[Extracted data Boundary: Start]

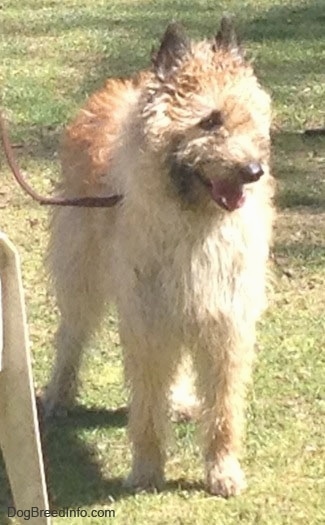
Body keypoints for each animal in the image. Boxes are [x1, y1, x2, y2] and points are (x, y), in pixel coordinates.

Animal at [43, 19, 274, 496]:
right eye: (210, 120)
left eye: (248, 117)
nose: (253, 172)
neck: (194, 223)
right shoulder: (148, 322)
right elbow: (147, 408)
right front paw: (148, 469)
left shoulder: (224, 324)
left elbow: (224, 411)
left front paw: (223, 470)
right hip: (81, 274)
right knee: (71, 334)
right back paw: (59, 394)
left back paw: (182, 398)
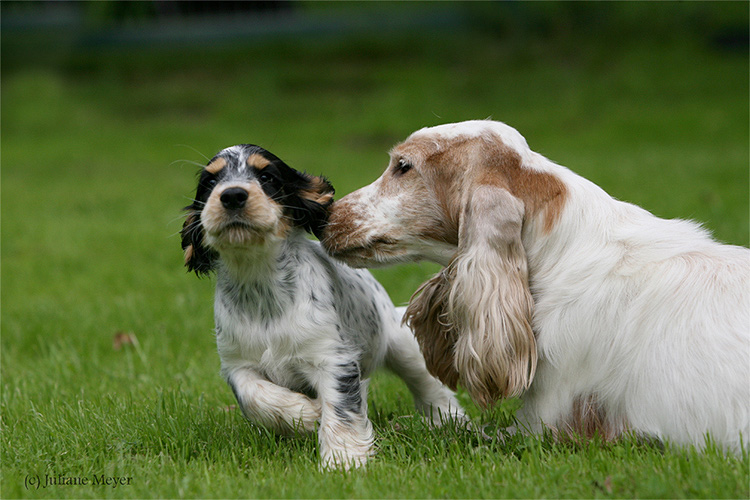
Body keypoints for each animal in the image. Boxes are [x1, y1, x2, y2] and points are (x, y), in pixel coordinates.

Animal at [181, 144, 464, 468]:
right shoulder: (237, 363)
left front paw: (343, 460)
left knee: (427, 382)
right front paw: (304, 414)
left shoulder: (332, 358)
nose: (232, 195)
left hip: (399, 342)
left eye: (267, 177)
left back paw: (448, 420)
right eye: (210, 182)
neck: (258, 279)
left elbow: (341, 409)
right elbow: (254, 396)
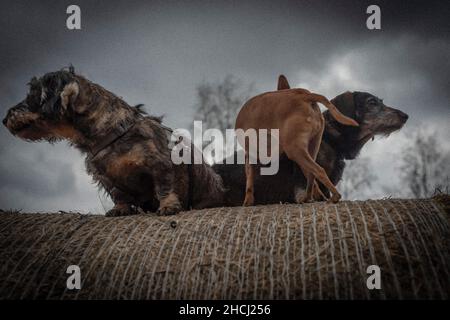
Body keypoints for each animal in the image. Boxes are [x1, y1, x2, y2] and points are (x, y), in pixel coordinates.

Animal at [1, 68, 223, 218]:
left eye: (31, 97)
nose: (4, 119)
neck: (110, 134)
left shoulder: (159, 164)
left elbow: (164, 187)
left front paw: (168, 206)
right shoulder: (105, 177)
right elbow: (119, 195)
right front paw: (120, 209)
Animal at [214, 75, 408, 205]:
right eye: (372, 102)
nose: (404, 116)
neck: (333, 140)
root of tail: (305, 95)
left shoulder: (251, 156)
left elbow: (249, 180)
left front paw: (247, 202)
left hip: (295, 149)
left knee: (317, 172)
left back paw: (332, 197)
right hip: (308, 149)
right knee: (312, 176)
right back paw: (312, 198)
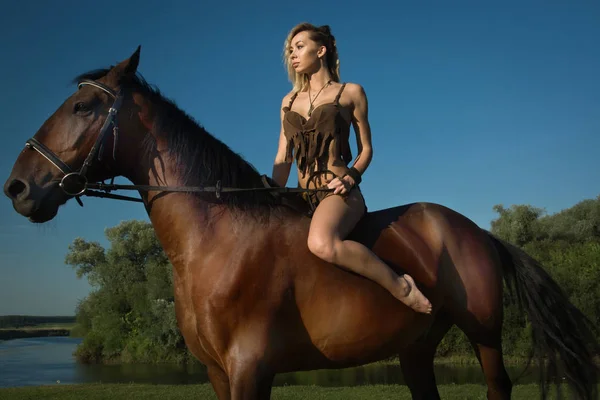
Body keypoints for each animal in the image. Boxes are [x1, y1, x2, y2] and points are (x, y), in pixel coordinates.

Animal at [4, 47, 600, 400]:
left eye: (83, 107)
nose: (18, 188)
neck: (215, 240)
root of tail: (478, 231)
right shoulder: (217, 373)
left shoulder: (250, 368)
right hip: (416, 351)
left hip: (485, 337)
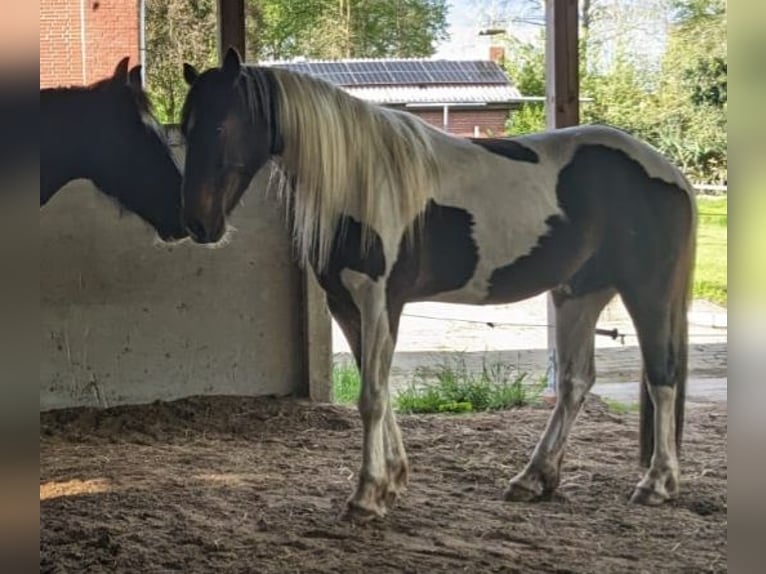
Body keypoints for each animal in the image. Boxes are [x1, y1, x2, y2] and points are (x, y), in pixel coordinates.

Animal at [183, 48, 700, 528]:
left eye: (221, 126)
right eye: (186, 128)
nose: (199, 224)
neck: (364, 182)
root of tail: (671, 172)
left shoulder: (379, 301)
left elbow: (371, 397)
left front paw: (367, 496)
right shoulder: (345, 305)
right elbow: (380, 389)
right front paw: (392, 480)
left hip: (647, 291)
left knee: (662, 377)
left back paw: (657, 484)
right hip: (580, 292)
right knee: (576, 382)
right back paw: (534, 478)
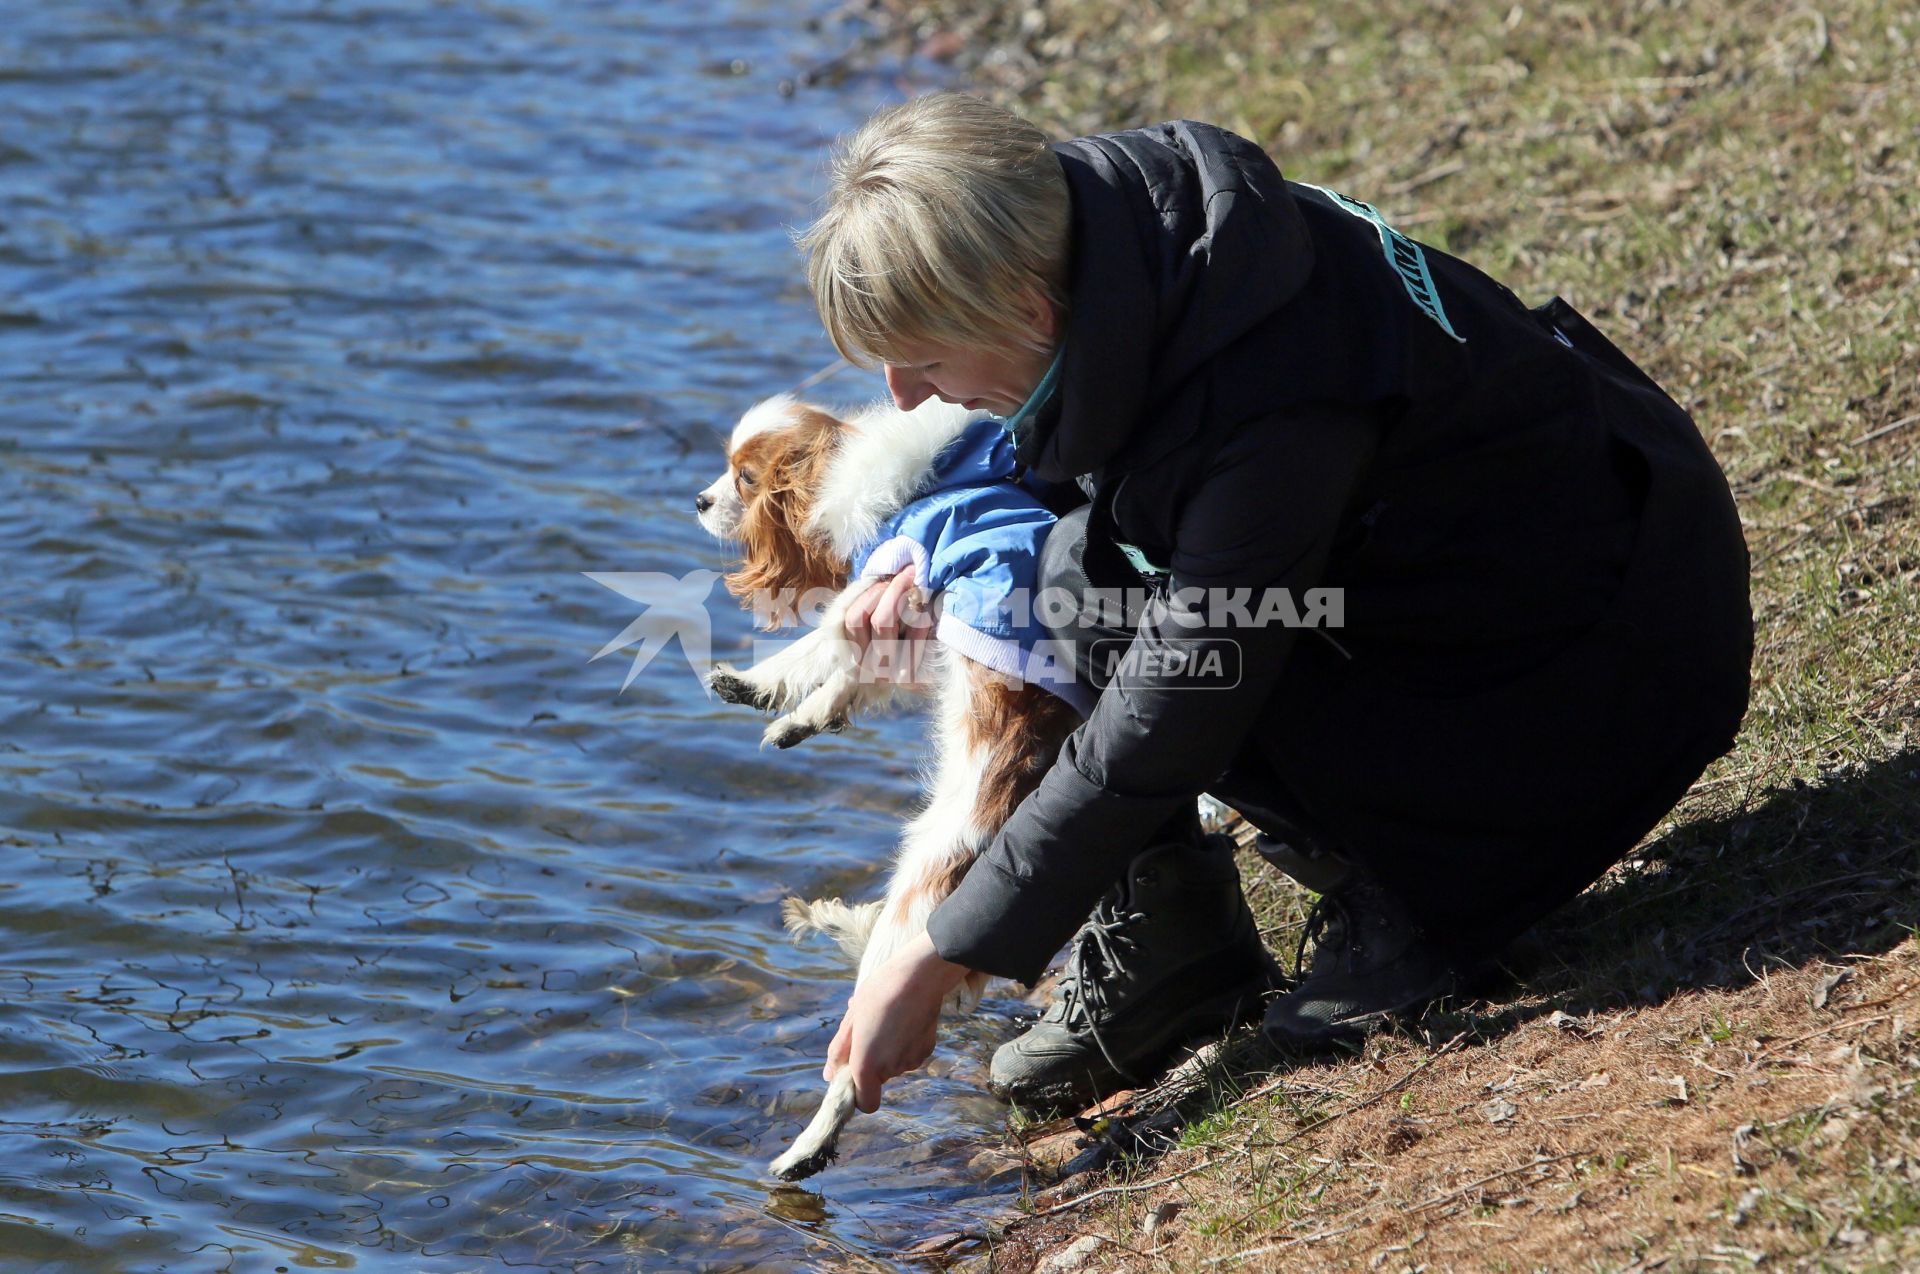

[Extracted data Boundary: End]

Print each entry shown above with exact wording and no pictures.

- **Task answer**
Body keypoints for each animal in the image. Boxes are [x1, y1, x2, y2] and points are (x, y), in pixel coordinates.

Animal at [43, 19, 274, 496]:
right eye: (210, 120)
left eye: (248, 117)
nose: (253, 172)
neck: (194, 223)
right shoulder: (148, 322)
right elbow: (147, 408)
right front paw: (148, 469)
left shoulder: (224, 324)
left elbow: (224, 411)
left front paw: (223, 470)
right hip: (81, 274)
right knee: (71, 334)
right back paw: (59, 394)
left back paw: (182, 398)
Body keypoints for each animal in the image. Boxes are [x1, y1, x2, y2] and points are (x, y), in pixel coordinates.

Animal at [181, 144, 464, 468]:
right shoulder: (237, 363)
left front paw: (343, 460)
left knee: (427, 382)
right front paw: (304, 414)
left shoulder: (332, 358)
nose: (232, 195)
left hip: (399, 342)
left eye: (267, 177)
left back paw: (448, 420)
right eye: (210, 182)
neck: (258, 279)
left elbow: (341, 409)
right elbow: (254, 396)
Body keypoints for each animal in the image. Boxes are [x1, y1, x2, y2] and points are (x, y), in pixel coordinates.

Animal at [1, 68, 223, 218]:
left eye: (31, 97)
nose: (4, 119)
neck: (110, 134)
left shoulder: (159, 164)
left elbow: (164, 187)
left front paw: (168, 206)
right shoulder: (105, 177)
right elbow: (119, 195)
right front paw: (120, 209)
Animal at [214, 75, 408, 205]:
right eye: (372, 102)
nose: (404, 116)
neck: (333, 140)
root of tail: (305, 95)
left shoulder: (251, 156)
left elbow: (249, 180)
left front paw: (247, 202)
left hip: (295, 149)
left knee: (317, 172)
left back paw: (332, 197)
right hip: (308, 149)
right knee: (312, 176)
right back paw: (312, 198)
Body keypoints for each animal in the image. Boxes are [x1, y1, x2, y2] and points are (x, y), in pixel coordinates.

Animal at [4, 47, 600, 400]:
left eye: (83, 107)
nose: (18, 188)
neck: (215, 240)
root of tail: (478, 231)
right shoulder: (217, 373)
left shoulder: (250, 368)
right hip: (416, 351)
left hip: (485, 337)
Body keypoints for each animal in the image. Boxes are [x1, y1, x2, y2] and points are (x, y), in pixel coordinates.

Animal at [183, 48, 700, 528]:
left eye: (221, 126)
right eye: (186, 128)
nose: (199, 224)
neck: (364, 182)
root of tail: (671, 172)
left shoulder: (379, 301)
left elbow: (371, 397)
left front paw: (367, 496)
right shoulder: (345, 305)
right elbow: (380, 389)
right front paw: (392, 480)
left hip: (647, 291)
left knee: (662, 377)
left back paw: (657, 484)
right hip: (580, 292)
right knee: (576, 382)
right back paw: (534, 478)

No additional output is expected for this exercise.